Atoms Are Not Bits; Wired Is Not A Business Magazine - blasdel
http://gizmodo.com/5457461/atoms-are-not-bits-wired-is-not-a-business-magazine
======
mr_eel
The whole point of the original article is that changing technologies are
allowing smaller scale businesses to enter markets that were previously denied
to them. It's _not_ about changing how existing hobby industries work. The
author has failed to look beyond the hobbyist examples used in the Wired
article.

It's also about being able to enter niche markets that larger manufacturers
aren't interested in. There are plenty of markets that require a high standard
of complexity in both design and manufacturing, yet are too small for larger
companies to care about. As the cost of both drops, so it becomes more viable.

Also, despite the author's disparaging remarks, being able to do small scale
runs in China is significant, because not so long ago this was _inconcievable_
for many businesses.

It's fair to bash Wired for the hyperbole -- it's not a revolution yet -- but
Giz's critique is shallow and doesn't address the basic argument; that the
lowered cost has increased access to equipment and skills for industrial
design and manufacture. That this change will lead to greater numbers of
smaller businesess operating in new niche markets, or markets otherwise
previously denied to them because of scale.

------
dan_the_welder
This is where I live. I am a small business or two. I have been building my
own CNC machines. I manufacture a niche product.
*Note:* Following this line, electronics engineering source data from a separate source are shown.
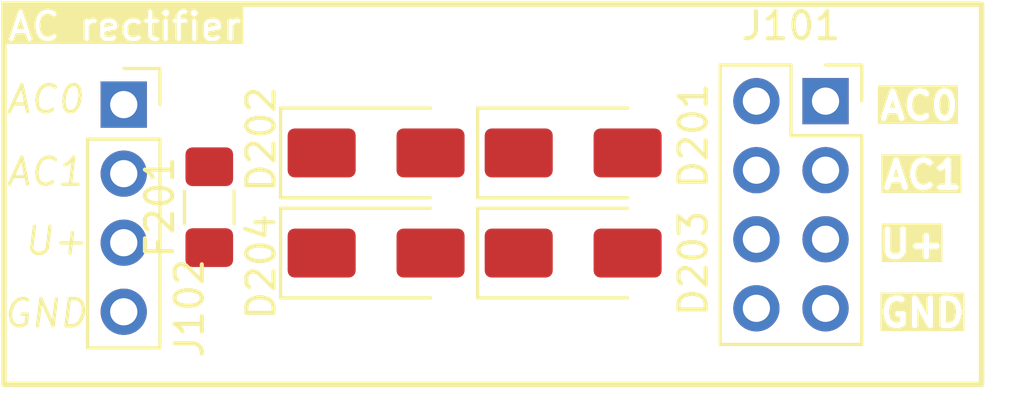
<source format=kicad_pcb>
(kicad_pcb
	(version 20240108)
	(generator "pcbnew")
	(generator_version "8.0")
	(general
		(thickness 1.6)
		(legacy_teardrops no)
	)
	(paper "A4")
	(layers
		(0 "F.Cu" signal)
		(31 "B.Cu" signal)
		(32 "B.Adhes" user "B.Adhesive")
		(33 "F.Adhes" user "F.Adhesive")
		(34 "B.Paste" user)
		(35 "F.Paste" user)
		(36 "B.SilkS" user "B.Silkscreen")
		(37 "F.SilkS" user "F.Silkscreen")
		(38 "B.Mask" user)
		(39 "F.Mask" user)
		(40 "Dwgs.User" user "User.Drawings")
		(41 "Cmts.User" user "User.Comments")
		(42 "Eco1.User" user "User.Eco1")
		(43 "Eco2.User" user "User.Eco2")
		(44 "Edge.Cuts" user)
		(45 "Margin" user)
		(46 "B.CrtYd" user "B.Courtyard")
		(47 "F.CrtYd" user "F.Courtyard")
		(48 "B.Fab" user)
		(49 "F.Fab" user)
		(50 "User.1" user)
		(51 "User.2" user)
		(52 "User.3" user)
		(53 "User.4" user)
		(54 "User.5" user)
		(55 "User.6" user)
		(56 "User.7" user)
		(57 "User.8" user)
		(58 "User.9" user)
	)
	(setup
		(pad_to_mask_clearance 0)
		(allow_soldermask_bridges_in_footprints no)
		(pcbplotparams
			(layerselection 0x00010fc_ffffffff)
			(plot_on_all_layers_selection 0x0000000_00000000)
			(disableapertmacros no)
			(usegerberextensions no)
			(usegerberattributes yes)
			(usegerberadvancedattributes yes)
			(creategerberjobfile yes)
			(dashed_line_dash_ratio 12.000000)
			(dashed_line_gap_ratio 3.000000)
			(svgprecision 4)
			(plotframeref no)
			(viasonmask no)
			(mode 1)
			(useauxorigin no)
			(hpglpennumber 1)
			(hpglpenspeed 20)
			(hpglpendiameter 15.000000)
			(pdf_front_fp_property_popups yes)
			(pdf_back_fp_property_popups yes)
			(dxfpolygonmode yes)
			(dxfimperialunits yes)
			(dxfusepcbnewfont yes)
			(psnegative no)
			(psa4output no)
			(plotreference yes)
			(plotvalue yes)
			(plotfptext yes)
			(plotinvisibletext no)
			(sketchpadsonfab no)
			(subtractmaskfromsilk no)
			(outputformat 1)
			(mirror no)
			(drillshape 1)
			(scaleselection 1)
			(outputdirectory "")
		)
	)
	(net 0 "")
	(net 1 "/J_GND")
	(net 2 "/J_AC0")
	(net 3 "/J_U+")
	(net 4 "/J_AC1")
	(net 5 "/U+")
	(net 6 "/GND")
	(net 7 "/rails_power_ac-dc-bridge-medium/+U_UNFUSED")
	(footprint "Fuse:Fuse_1206_3216Metric_Pad1.42x1.75mm_HandSolder" (layer "F.Cu") (at 133.826 65.1145 90))
	(footprint "Diode_SMD:D_SMA" (layer "F.Cu") (at 147.193 66.802))
	(footprint "Connector_PinSocket_2.54mm:PinSocket_1x04_P2.54mm_Vertical" (layer "F.Cu") (at 130.683 61.341))
	(footprint "Connector_PinSocket_2.54mm:PinSocket_2x04_P2.54mm_Vertical" (layer "F.Cu") (at 156.464 61.214))
	(footprint "Diode_SMD:D_SMA" (layer "F.Cu") (at 139.954 63.119))
	(footprint "Diode_SMD:D_SMA" (layer "F.Cu") (at 139.954 66.802))
	(footprint "Diode_SMD:D_SMA" (layer "F.Cu") (at 147.193 63.119))
	(gr_rect
		(start 126.282001 57.645749)
		(end 162.197 71.628)
		(stroke
			(width 0.2)
			(type default)
		)
		(fill none)
		(layer "F.SilkS")
		(uuid "6a831a10-0a02-49a9-b4ca-942076e44110")
	)
	(gr_text "AC rectifier"
		(at 126.365 59.055 0)
		(layer "F.SilkS" knockout)
		(uuid "13e47687-885e-4027-a077-620ef43d899d")
		(effects
			(font
				(size 1 1)
				(thickness 0.15)
			)
			(justify left bottom)
		)
	)
	(gr_text "AC0"
		(at 158.369 61.976 0)
		(layer "F.SilkS" knockout)
		(uuid "1efff257-662a-469a-88b9-90984638d1f7")
		(effects
			(font
				(size 1 1)
				(thickness 0.2)
				(bold yes)
			)
			(justify left bottom)
		)
	)
	(gr_text "AC0"
		(at 129.286 61.732 0)
		(layer "F.SilkS")
		(uuid "2e3acb83-20f8-4fcd-8ef2-f442127e4d1c")
		(effects
			(font
				(size 1 1)
				(thickness 0.125)
				(italic yes)
			)
			(justify right bottom)
		)
	)
	(gr_text "AC1"
		(at 129.286 64.399 0)
		(layer "F.SilkS")
		(uuid "37ebf37d-d25c-4df3-9f14-54847c64f602")
		(effects
			(font
				(size 1 1)
				(thickness 0.125)
				(italic yes)
			)
			(justify right bottom)
		)
	)
	(gr_text "GND"
		(at 129.413 69.606 0)
		(layer "F.SilkS")
		(uuid "3be3b466-69eb-4f4f-b8b4-7efc8d67cd2e")
		(effects
			(font
				(size 1 1)
				(thickness 0.125)
				(italic yes)
			)
			(justify right bottom)
		)
	)
	(gr_text "AC1"
		(at 158.496 64.516 0)
		(layer "F.SilkS" knockout)
		(uuid "bc2f7b12-f14f-4be8-a4e9-6f8bc3cdcb67")
		(effects
			(font
				(size 1 1)
				(thickness 0.2)
				(bold yes)
			)
			(justify left bottom)
		)
	)
	(gr_text "U+"
		(at 129.413 66.939 0)
		(layer "F.SilkS")
		(uuid "e24df9ed-7f7a-4f17-9885-a536f1711ff6")
		(effects
			(font
				(size 1 1)
				(thickness 0.125)
				(italic yes)
			)
			(justify right bottom)
		)
	)
	(gr_text "U+"
		(at 158.369 67.056 0)
		(layer "F.SilkS" knockout)
		(uuid "e561f7ba-f168-4177-9800-3daf6f6085a9")
		(effects
			(font
				(size 1 1)
				(thickness 0.2)
				(bold yes)
			)
			(justify left bottom)
		)
	)
	(gr_text "GND"
		(at 158.369 69.596 0)
		(layer "F.SilkS" knockout)
		(uuid "f27bcd3d-3d57-42e8-b90a-1d96b7e36d30")
		(effects
			(font
				(size 1 1)
				(thickness 0.2)
				(bold yes)
			)
			(justify left bottom)
		)
	)
	(group "subpcb_Stammblatt/rails_power_ac-dc-bridge-medium"
		(uuid "5f67e820-5e0d-496a-8c33-8fd153f494f8")
		(members "0dd385fc-40ad-4109-bcf1-7e3e67f98951" "20cfa2df-5ece-4ad3-a7f3-0daec93ba4c9"
			"ce5d9f66-0116-4e8b-b3f7-9a454cae6979" "d564c4d9-752f-49d3-ad7b-af307022d6e8"
			"fdbda931-e9b2-4487-8891-d19e9a1d649b"
		)
	)
)

</source>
The comments on this article are mostly regurgitated economist speak,
efficiency figures prominently. The fact of the matter is, efficiency means
one group gets as much of the pie as possible.
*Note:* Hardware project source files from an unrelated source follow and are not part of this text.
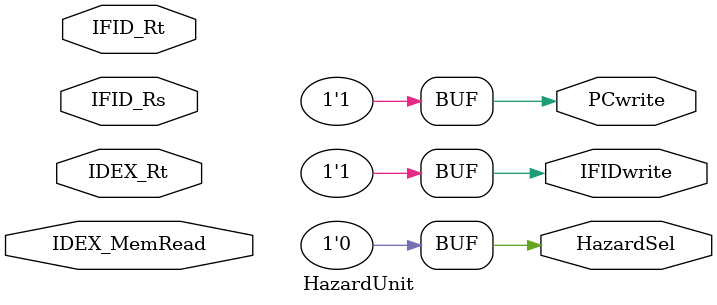
<source format=v>
module HazardUnit(input IDEX_MemRead, input [4:0]IDEX_Rt, IFID_Rs, IFID_Rt, output reg PCwrite, IFIDwrite, HazardSel);
	assign HazardSel = 1'b0;
	assign 	PCwrite = 1'b1; 
	assign IFIDwrite = 1'b1;
	always @(IDEX_MemRead, IDEX_Rt, IFID_Rs, IFID_Rt) begin
		HazardSel = 1'b0; PCwrite = 1'b1; IFIDwrite = 1'b1;
		case(IDEX_Rt)
			IFID_Rs: begin
						if ((IDEX_MemRead == 1'b1) && (IDEX_Rt != 5'd0)) begin HazardSel = 1'b1; PCwrite = 1'b0; IFIDwrite = 1'b0; end
					 end
			IFID_Rt: begin
						if ((IDEX_MemRead == 1'b1) && (IDEX_Rt != 5'd0)) begin HazardSel = 1'b1; PCwrite = 1'b0; IFIDwrite = 1'b0; end
					 end
			default: begin HazardSel = 1'b0; PCwrite = 1'b1; IFIDwrite = 1'b1; end
		endcase
	end
endmodule
</source>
There are lots of people and they all need to earn a living. Big business
strives for efficiency and they lay people off, because they are efficient.
You however are unemployed.

Small businesses are only going to grow in number and the amazing thing about
this phase that we are in is that sophisticated tools are becoming widely
available. That means that small businesses will be able to produce more and
more sophisticated products, creating more jobs as a result of this terrible
inefficiency.

The future looks like this: Commodities and niche products.